A preliminary study into the effect of oxide chemistry on the bonding mechanism of cold-sprayed titanium dioxide coatings on SUS316 stainless steel substrate

• Published in: Journal of Electrochemical Science and Engineering
• Main Author: Omar N.I.B.; Mohamed S.B.; Yusuf Y.B.; Rahim T.B.A.; Mustafa Z.B.; Ismail S.B.; Bakar I.A.B.A.; Selvamani S.
• Format: Article
• Language: English
• Published: International Association of Physical Chemists 2022
• Online Access: https://www.scopus.com/inward/record.uri?eid=2-s2.0-85138292198&doi=10.5599%2fjese.1423&partnerID=40&md5=732d2b53439d80f1b915f4cd27f7a2c4

Current attention has focused on the preparation of thick ceramic coating of nano-structured materials as feedstock material using the thermal spray process. The cold spray method has appeared as a promising process to form ceramic nanostructured coating without significantly changing the microstructure of the initial feedstock materials due to its low processing temperature. However, deposition of ceramic powders by cold spray is not easy due to the brittle characteristics of the material. In this study, TiO2 coatings were deposited on unannealed stainless steel substrates and substrates that were annealed from room temperature to 700 °C prior to spraying. The adhesion strength was evaluated to investigate the bonding mechanism.
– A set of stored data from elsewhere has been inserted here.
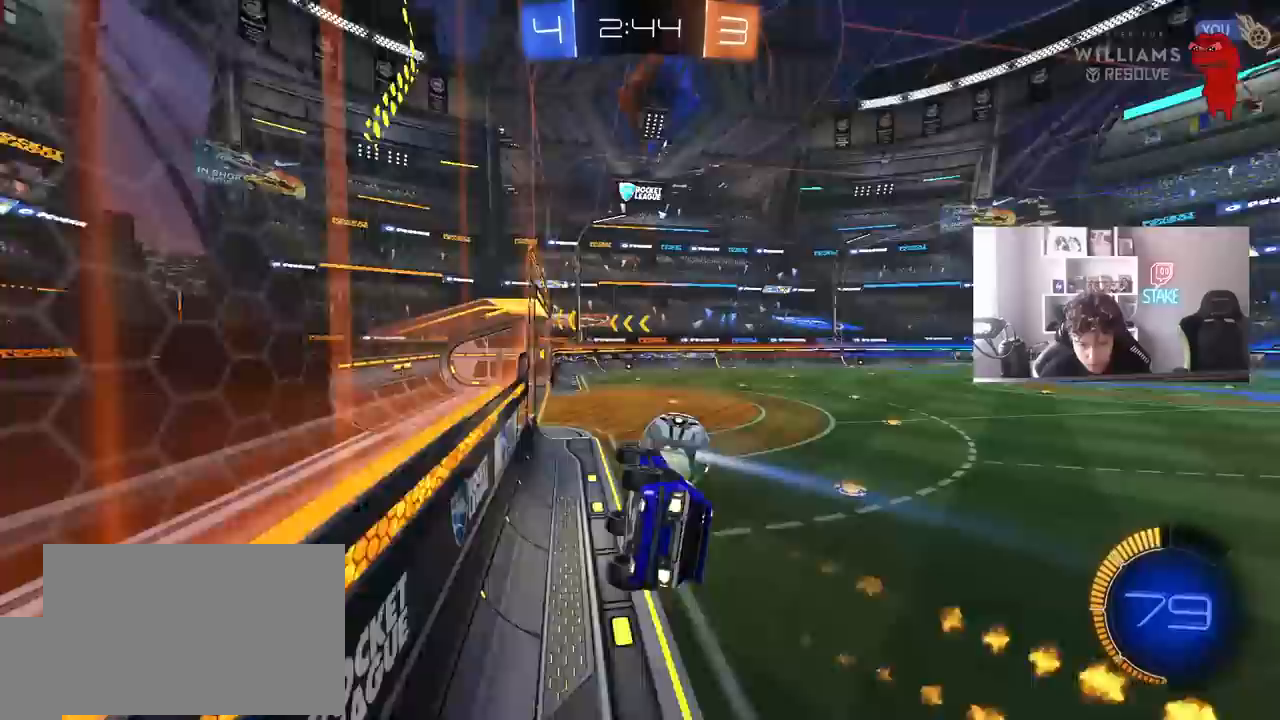
{"keys": ["a", "s", "shift"], "mouse": ["left"], "events": [[33, "a", "up"], [183, "d", "down"], [233, "mouse_right", "down"], [267, "d", "up"], [267, "w", "up"], [317, "a", "down"], [317, "shift", "down"], [367, "s", "down"], [467, "mouse_right", "up"]]}
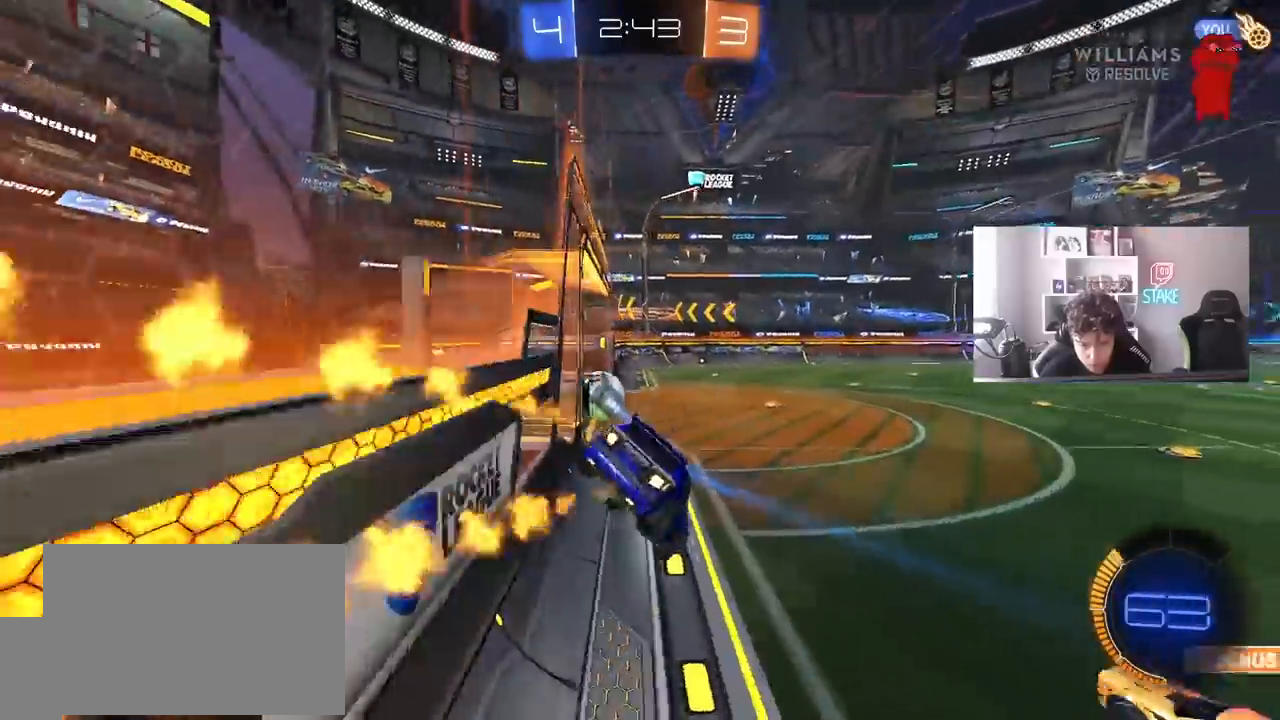
{"keys": ["d", "shift", "w"], "mouse": ["left", "right"], "events": [[100, "shift", "up"], [150, "s", "up"], [200, "a", "up"], [250, "d", "down"], [283, "w", "down"], [333, "mouse_right", "down"], [383, "shift", "down"], [433, "mouse_right", "up"], [467, "mouse_right", "down"]]}
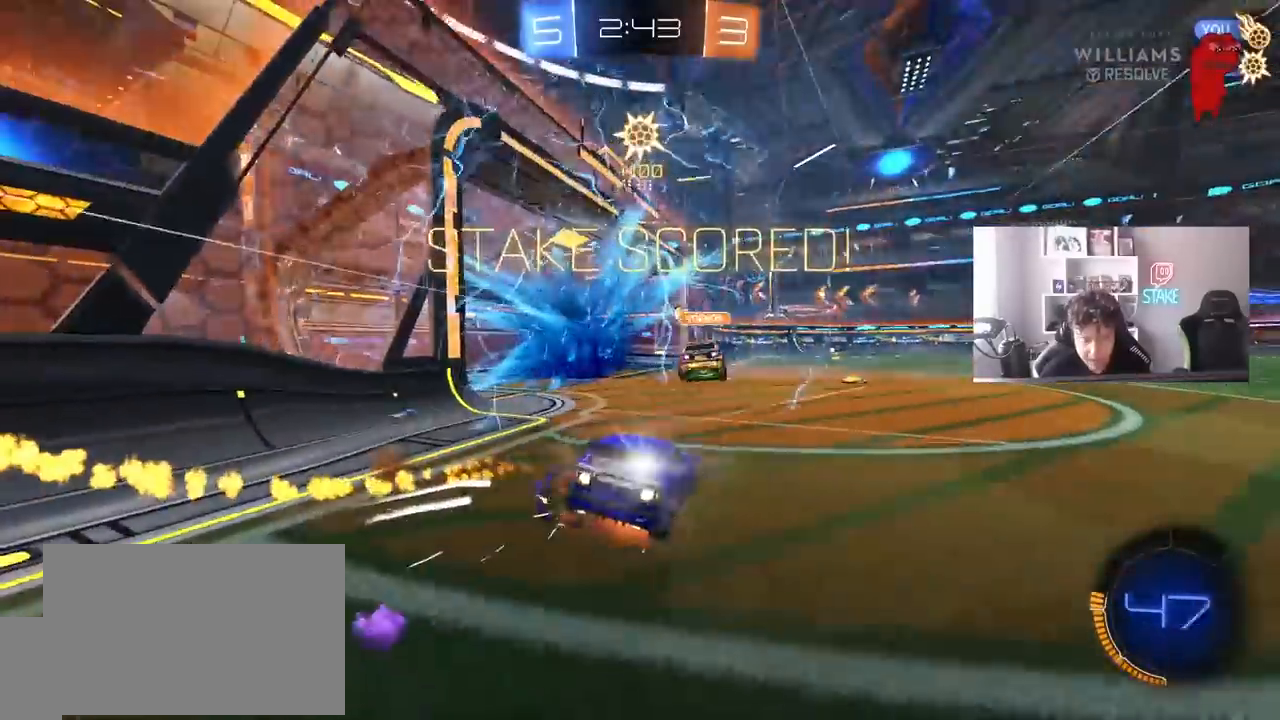
{"keys": ["d", "s", "shift", "space"], "mouse": [], "events": [[67, "mouse_right", "up"], [117, "mouse_right", "down"], [267, "mouse_left", "up"], [267, "s", "down"], [267, "w", "up"], [400, "mouse_right", "up"], [400, "space", "down"]]}
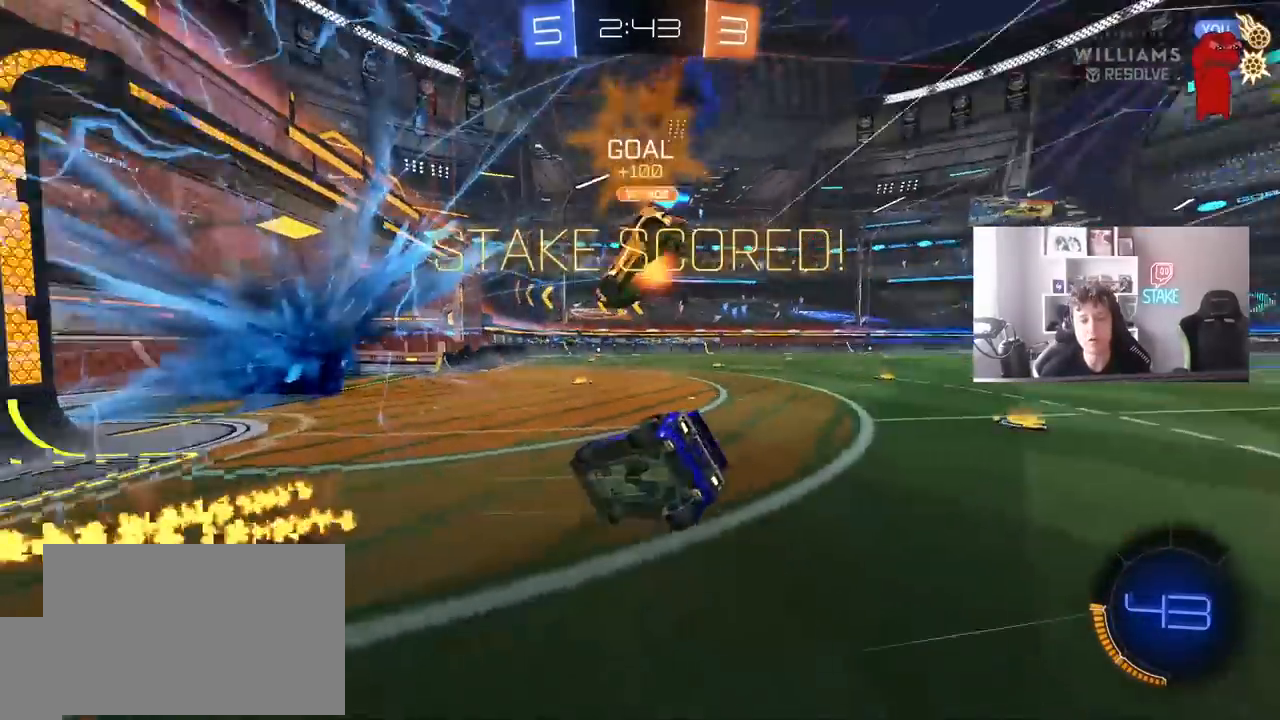
{"keys": ["d", "w"], "mouse": [], "events": [[83, "space", "up"], [183, "s", "up"], [367, "w", "down"], [500, "shift", "up"]]}
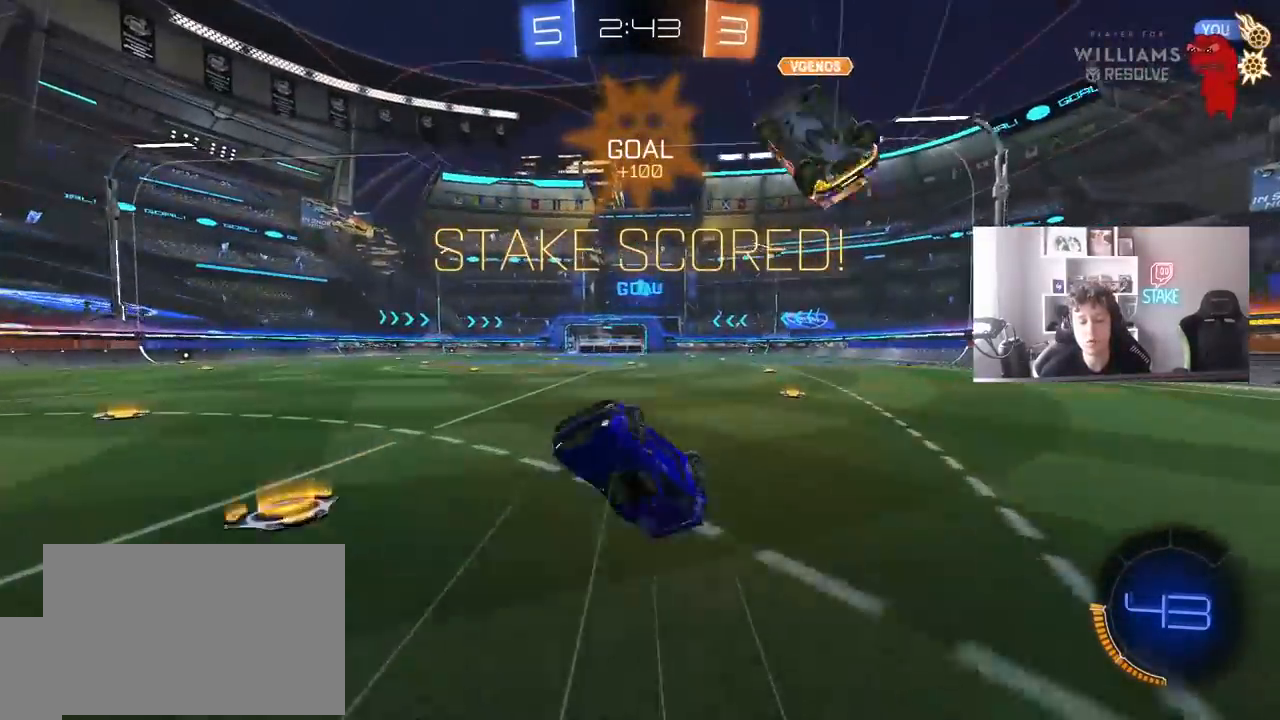
{"keys": ["d", "w"], "mouse": [], "events": [[283, "d", "up"], [333, "a", "down"], [333, "shift", "down"], [383, "a", "up"], [433, "d", "down"], [433, "shift", "up"]]}
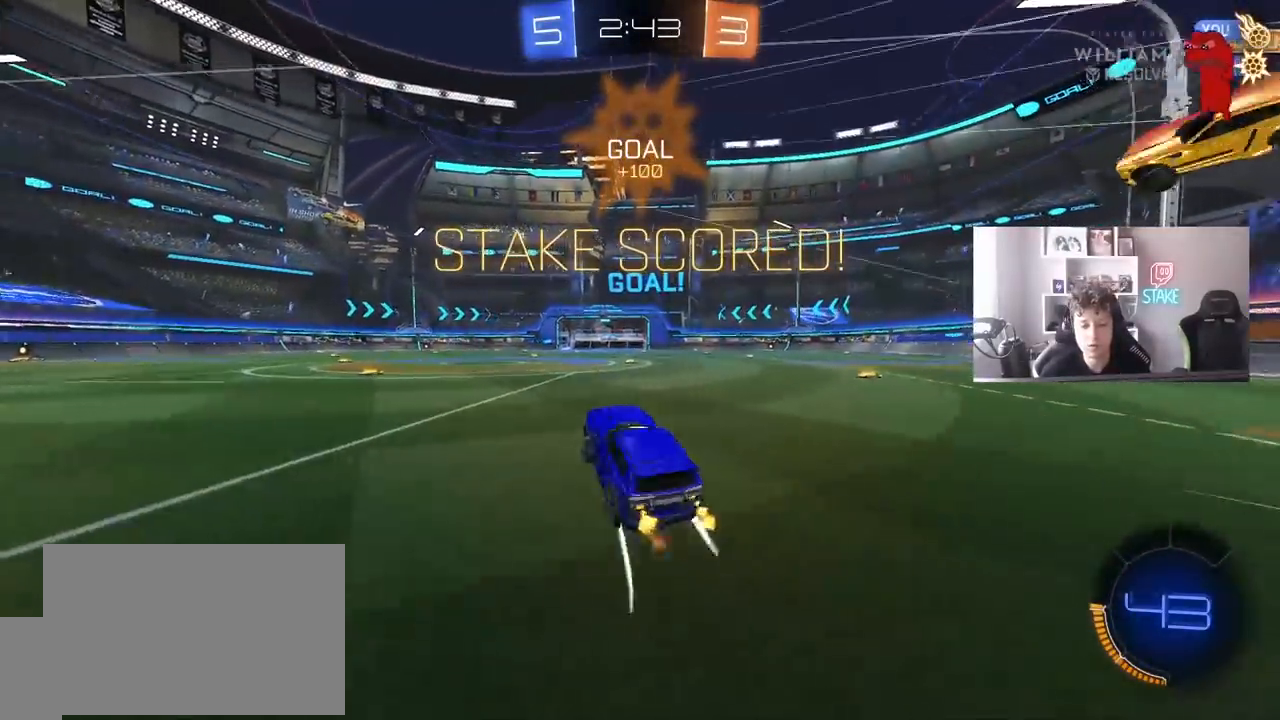
{"keys": ["d", "s", "shift"], "mouse": ["left", "right"], "events": [[67, "d", "up"], [217, "d", "down"], [217, "mouse_right", "down"], [250, "mouse_right", "up"], [250, "shift", "down"], [300, "mouse_right", "down"], [350, "s", "down"], [350, "w", "up"], [400, "mouse_left", "down"]]}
The influence of the remaining surface oxide layer of chromium oxide, Cr2O3, which is thermodynamically preferred for stainless steel, on the bonding mechanism involved was investigated. The results showed that by increasing the annealing substrate temperature of stainless steel, the adhesion strength of the coatings (thicker oxide) is also increased. As a result, the bonding between the cold-sprayed TiO2 particle and the steel substrate is given by the chemical bonding of an inter-oxide reaction. © 2022 by the authors; licensee IAPC, Zagreb, Croatia.